● Task brief
Set out every line of text in the records below as a Markdown table with the columns Row and Line, numbering the rows in order and skipping blank lines. Leave the pictures out of the answer.

* * *

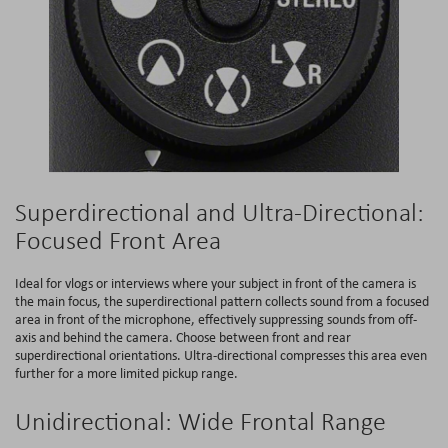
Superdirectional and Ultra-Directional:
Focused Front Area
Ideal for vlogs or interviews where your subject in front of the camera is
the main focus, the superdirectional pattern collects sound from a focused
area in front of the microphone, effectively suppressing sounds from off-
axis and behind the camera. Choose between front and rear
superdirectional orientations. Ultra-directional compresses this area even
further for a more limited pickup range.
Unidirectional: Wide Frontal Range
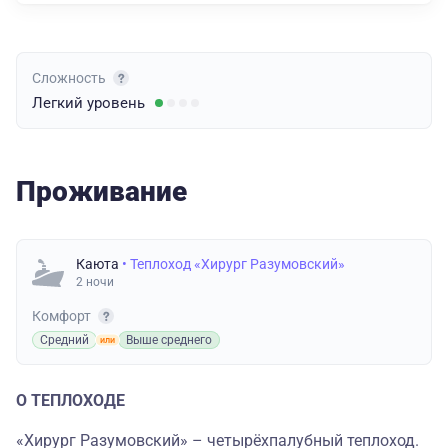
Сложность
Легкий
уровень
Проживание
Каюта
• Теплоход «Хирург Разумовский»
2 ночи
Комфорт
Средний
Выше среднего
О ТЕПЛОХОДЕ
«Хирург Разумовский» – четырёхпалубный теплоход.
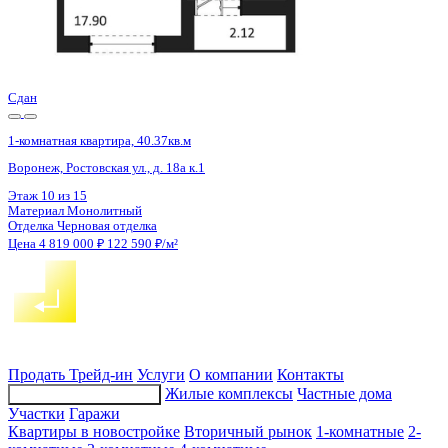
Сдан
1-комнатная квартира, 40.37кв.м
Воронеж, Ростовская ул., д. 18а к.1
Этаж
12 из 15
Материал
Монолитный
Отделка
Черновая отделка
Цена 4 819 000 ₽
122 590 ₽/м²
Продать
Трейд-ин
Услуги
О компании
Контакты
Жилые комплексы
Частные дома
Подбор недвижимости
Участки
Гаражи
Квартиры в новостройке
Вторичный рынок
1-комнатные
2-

* * *

● Response to this exercise
| Row | Line |
|---|---|
| 1 | Superdirectional and Ultra-Directional: |
| 2 | Focused Front Area |
| 3 | Ideal for vlogs or interviews where your subject in front of the camera is |
| 4 | the main focus, the superdirectional pattern collects sound from a focused |
| 5 | area in front of the microphone, effectively suppressing sounds from off- |
| 6 | axis and behind the camera. Choose between front and rear |
| 7 | superdirectional orientations. Ultra-directional compresses this area even |
| 8 | further for a more limited pickup range. |
| 9 | Unidirectional: Wide Frontal Range |
| 10 | Сложность |
| 11 | Легкий |
| 12 | уровень |
| 13 | Проживание |
| 14 | Каюта |
| 15 | • Теплоход «Хирург Разумовский» |
| 16 | 2 ночи |
| 17 | Комфорт |
| 18 | Средний |
| 19 | Выше среднего |
| 20 | О ТЕПЛОХОДЕ |
| 21 | «Хирург Разумовский» – четырёхпалубный теплоход. |
| 22 | Сдан |
| 23 | 1-комнатная квартира, 40.37кв.м |
| 24 | Воронеж, Ростовская ул., д. 18а к.1 |
| 25 | Этаж |
| 26 | 12 из 15 |
| 27 | Материал |
| 28 | Монолитный |
| 29 | Отделка |
| 30 | Черновая отделка |
| 31 | Цена 4 819 000 ₽ |
| 32 | 122 590 ₽/м² |
| 33 | Продать |
| 34 | Трейд-ин |
| 35 | Услуги |
| 36 | О компании |
| 37 | Контакты |
| 38 | Жилые комплексы |
| 39 | Частные дома |
| 40 | Подбор недвижимости |
| 41 | Участки |
| 42 | Гаражи |
| 43 | Квартиры в новостройке |
| 44 | Вторичный рынок |
| 45 | 1-комнатные |
| 46 | 2- |